Veteran cop cries foul in St Ann property fiasco
An offer from an overseas developer spurred Steadman Bailey to go in and pay his property tax arrears spanning the last eight years. But a visit to the tax office in Old Harbour, St Catherine, on February 9 left the veteran cop in stunned disbelief...
An offer from an overseas developer spurred Steadman Bailey to go in and pay his property tax arrears spanning the last eight years.
But a visit to the tax office in Old Harbour, St Catherine, on February 9 left the veteran cop in stunned disbelief.
He and his elderly mother are no longer the registered owners of the half-acre property they bought in Cardiff Hall, St Ann, in 2003.
“I gave the agent my information, including the folio and volume numbers for the land, and the agent advised me that there was no result,” Bailey said, recounting his interaction with a tax office employee.
“I was in disbelief.”
The National Land Agency (NLA) confirmed that Bailey’s title was cancelled and that another one was issued to the new ‘owners’ in August 2021, following an application for what is commonly known as adverse possession.
Nicole Hayles, manager for marketing and public relations at the NLA, explained that Bailey’s title was cancelled through the provisions laid out in sections 85 through 87 of the Registration of Titles Act (RTA).

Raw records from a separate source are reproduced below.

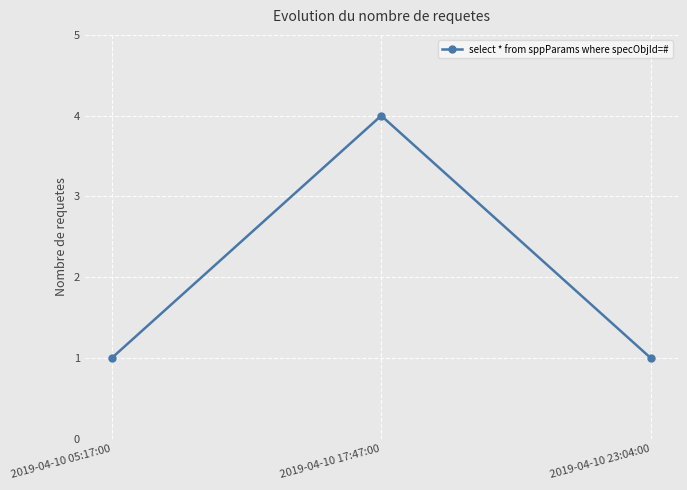

What is the sum of the values at 2019-04-10 17:47:00 and 2019-04-10 23:04:00?

5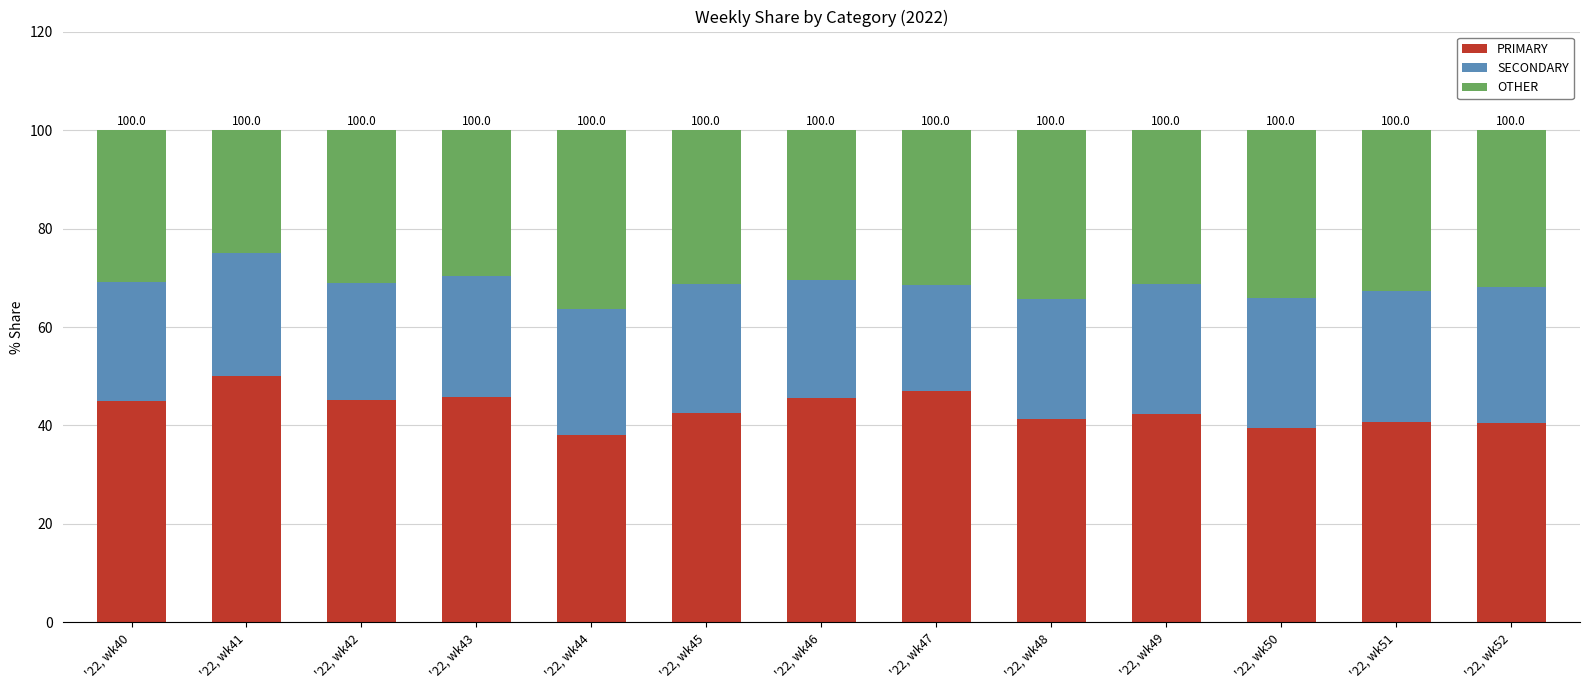

How many series are shown in this chart?

3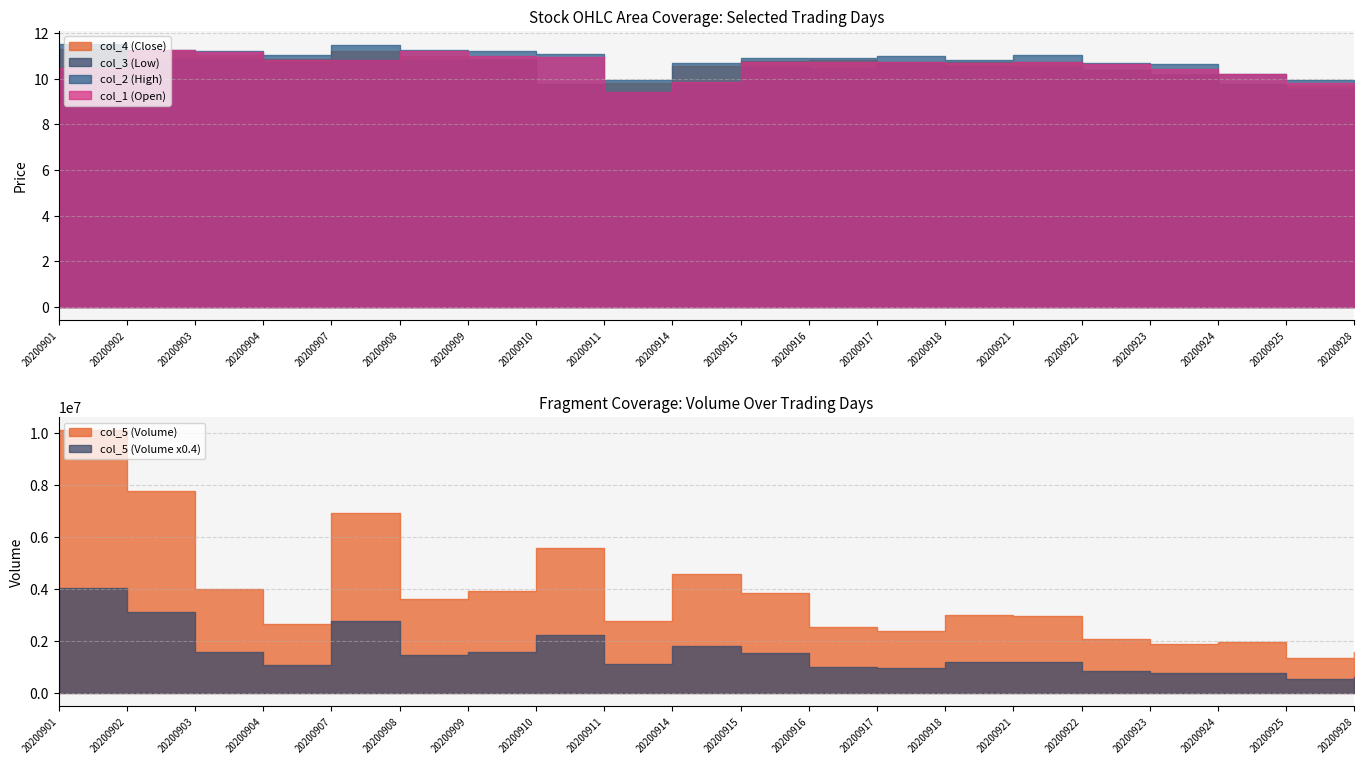

Is it true that col_1 (Open) equals 10.5 at 20200901?

True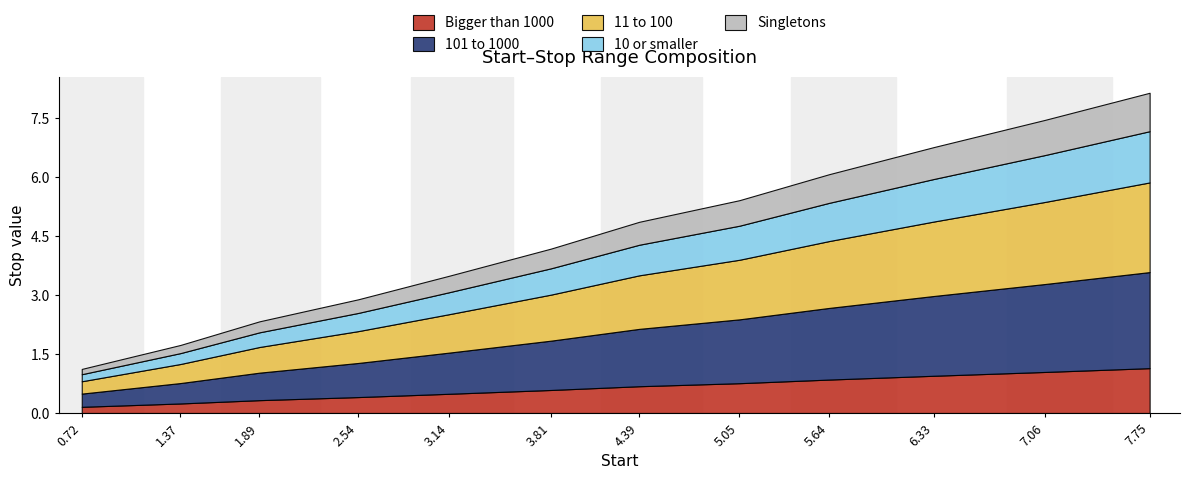

List the labels in order of value, smallest first.

0.72, 1.37, 1.89, 2.54, 3.14, 3.81, 4.39, 5.05, 5.64, 6.33, 7.06, 7.75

These provisions, operating with Section 3 of the Limitation of Actions Act (LAA), stipulate how a title may be cancelled, Hayles told The Sunday Gleaner.
“Under Section 3 of the LAA, a landowner’s interest may be extinguished where a third party has exercised continuous and undisturbed possession of his property for twelve years or more to the exclusion of everyone, including the landowner,” she explained.
“As such, the land registered at [volume and folio numbers redacted] was not transferred to the current owners. The certificate of title was cancelled because the Referee of Titles, after reviewing the application [by the new owners] made under sections 85 to 87 of the RTA, determined that the applicants had extinguished the interest of the registered landowners,” Hayles added.
Bailey was befuddled by this explanation.
“There is no structure built on the land, nothing at all for the past 20 years that would tell me that a third party occupied the land. I am certain because recently I went there to confirm for myself,” he said.
And to compound things, the Titles Office has acknowledged that the application and supporting documents submitted by the new owners of Bailey’s property cannot be located, the senior cop claimed.
“They have nothing on record to show why anyone would adversely possess my property.”
INVESTIGATION UNDER WAY
The NLA is aware of the claim and has already commenced an investigation, according to its marketing and public relations manager.
“The agency is in direct communication with the attorney for the previous registered owners in this regard,” Hayles said.
An application made under the adverse possession regime must include a declaration by the prospective landowner that sets out a number of things, says Odane Marston, an attorney who handles real estate cases.
As an example, Marston said the declaration should disclose the circumstances in which the would-be landowner came to know about the property; attempts made to locate the registered owner and list the acts of ownership he/she performed over the period stated in the application.
The application must also include a certificate from tax authorities showing that all the property taxes have been paid.
The attorney said that after getting conditional approval from the Referee of Titles, the application must be published twice in one of the national newspapers.
Bailey’s property was advertised in The Gleaner on July 8, 2021 and listed Eric Cain, an electrician who also resides in Cardiff Hall, as the applicant.
The senior cop believes the entire process was tainted and has already made a report to the police Fraud Squad.
“I 185 per cent believe that a fraud has been committed,” Bailey said.
The fiasco unfolded while Bailey was considering an offer from an overseas-based developer to jointly construct a guest house on the property that was projected to earn “large sums of US dollars weekly”.
“This was part of my retirement plan,” he said.